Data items

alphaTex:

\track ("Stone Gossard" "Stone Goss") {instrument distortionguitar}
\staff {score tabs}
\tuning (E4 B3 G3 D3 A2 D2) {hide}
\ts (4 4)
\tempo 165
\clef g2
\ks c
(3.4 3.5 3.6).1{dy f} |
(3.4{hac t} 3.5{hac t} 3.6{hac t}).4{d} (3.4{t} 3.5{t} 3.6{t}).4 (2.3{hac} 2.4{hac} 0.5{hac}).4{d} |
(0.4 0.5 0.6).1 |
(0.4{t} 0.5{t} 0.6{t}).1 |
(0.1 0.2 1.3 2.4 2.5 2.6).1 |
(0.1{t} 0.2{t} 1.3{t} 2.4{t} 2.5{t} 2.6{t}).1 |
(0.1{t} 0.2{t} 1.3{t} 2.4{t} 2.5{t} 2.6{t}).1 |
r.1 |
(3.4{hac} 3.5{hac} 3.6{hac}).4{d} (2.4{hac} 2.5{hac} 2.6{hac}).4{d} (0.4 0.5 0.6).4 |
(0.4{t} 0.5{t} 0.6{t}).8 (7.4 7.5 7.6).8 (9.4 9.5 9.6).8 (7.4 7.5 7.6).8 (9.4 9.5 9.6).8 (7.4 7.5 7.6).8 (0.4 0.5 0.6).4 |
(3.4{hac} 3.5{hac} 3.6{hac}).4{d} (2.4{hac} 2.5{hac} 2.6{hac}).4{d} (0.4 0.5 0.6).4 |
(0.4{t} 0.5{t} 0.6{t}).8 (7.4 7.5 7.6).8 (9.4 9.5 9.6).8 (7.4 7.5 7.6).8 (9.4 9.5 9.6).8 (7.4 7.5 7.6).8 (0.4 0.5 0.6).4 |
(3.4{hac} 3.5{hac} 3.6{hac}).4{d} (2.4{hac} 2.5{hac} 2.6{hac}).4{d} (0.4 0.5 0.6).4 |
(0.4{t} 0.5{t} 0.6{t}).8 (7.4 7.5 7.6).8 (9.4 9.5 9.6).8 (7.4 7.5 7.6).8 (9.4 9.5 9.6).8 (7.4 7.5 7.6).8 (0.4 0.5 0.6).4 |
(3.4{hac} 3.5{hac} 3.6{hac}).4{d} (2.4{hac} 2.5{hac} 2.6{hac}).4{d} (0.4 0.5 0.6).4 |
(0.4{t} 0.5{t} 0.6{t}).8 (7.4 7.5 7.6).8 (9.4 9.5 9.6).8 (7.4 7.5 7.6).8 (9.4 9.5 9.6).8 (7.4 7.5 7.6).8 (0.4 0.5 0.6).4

#### [What the task asks]
Reproduce all of the records above line for line, without changing anything.

#### [Written solution]
alphaTex:

\track ("Stone Gossard" "Stone Goss") {instrument distortionguitar}
\staff {score tabs}
\tuning (E4 B3 G3 D3 A2 D2) {hide}
\ts (4 4)
\tempo 165
\clef g2
\ks c
(3.4 3.5 3.6).1{dy f} |
(3.4{hac t} 3.5{hac t} 3.6{hac t}).4{d} (3.4{t} 3.5{t} 3.6{t}).4 (2.3{hac} 2.4{hac} 0.5{hac}).4{d} |
(0.4 0.5 0.6).1 |
(0.4{t} 0.5{t} 0.6{t}).1 |
(0.1 0.2 1.3 2.4 2.5 2.6).1 |
(0.1{t} 0.2{t} 1.3{t} 2.4{t} 2.5{t} 2.6{t}).1 |
(0.1{t} 0.2{t} 1.3{t} 2.4{t} 2.5{t} 2.6{t}).1 |
r.1 |
(3.4{hac} 3.5{hac} 3.6{hac}).4{d} (2.4{hac} 2.5{hac} 2.6{hac}).4{d} (0.4 0.5 0.6).4 |
(0.4{t} 0.5{t} 0.6{t}).8 (7.4 7.5 7.6).8 (9.4 9.5 9.6).8 (7.4 7.5 7.6).8 (9.4 9.5 9.6).8 (7.4 7.5 7.6).8 (0.4 0.5 0.6).4 |
(3.4{hac} 3.5{hac} 3.6{hac}).4{d} (2.4{hac} 2.5{hac} 2.6{hac}).4{d} (0.4 0.5 0.6).4 |
(0.4{t} 0.5{t} 0.6{t}).8 (7.4 7.5 7.6).8 (9.4 9.5 9.6).8 (7.4 7.5 7.6).8 (9.4 9.5 9.6).8 (7.4 7.5 7.6).8 (0.4 0.5 0.6).4 |
(3.4{hac} 3.5{hac} 3.6{hac}).4{d} (2.4{hac} 2.5{hac} 2.6{hac}).4{d} (0.4 0.5 0.6).4 |
(0.4{t} 0.5{t} 0.6{t}).8 (7.4 7.5 7.6).8 (9.4 9.5 9.6).8 (7.4 7.5 7.6).8 (9.4 9.5 9.6).8 (7.4 7.5 7.6).8 (0.4 0.5 0.6).4 |
(3.4{hac} 3.5{hac} 3.6{hac}).4{d} (2.4{hac} 2.5{hac} 2.6{hac}).4{d} (0.4 0.5 0.6).4 |
(0.4{t} 0.5{t} 0.6{t}).8 (7.4 7.5 7.6).8 (9.4 9.5 9.6).8 (7.4 7.5 7.6).8 (9.4 9.5 9.6).8 (7.4 7.5 7.6).8 (0.4 0.5 0.6).4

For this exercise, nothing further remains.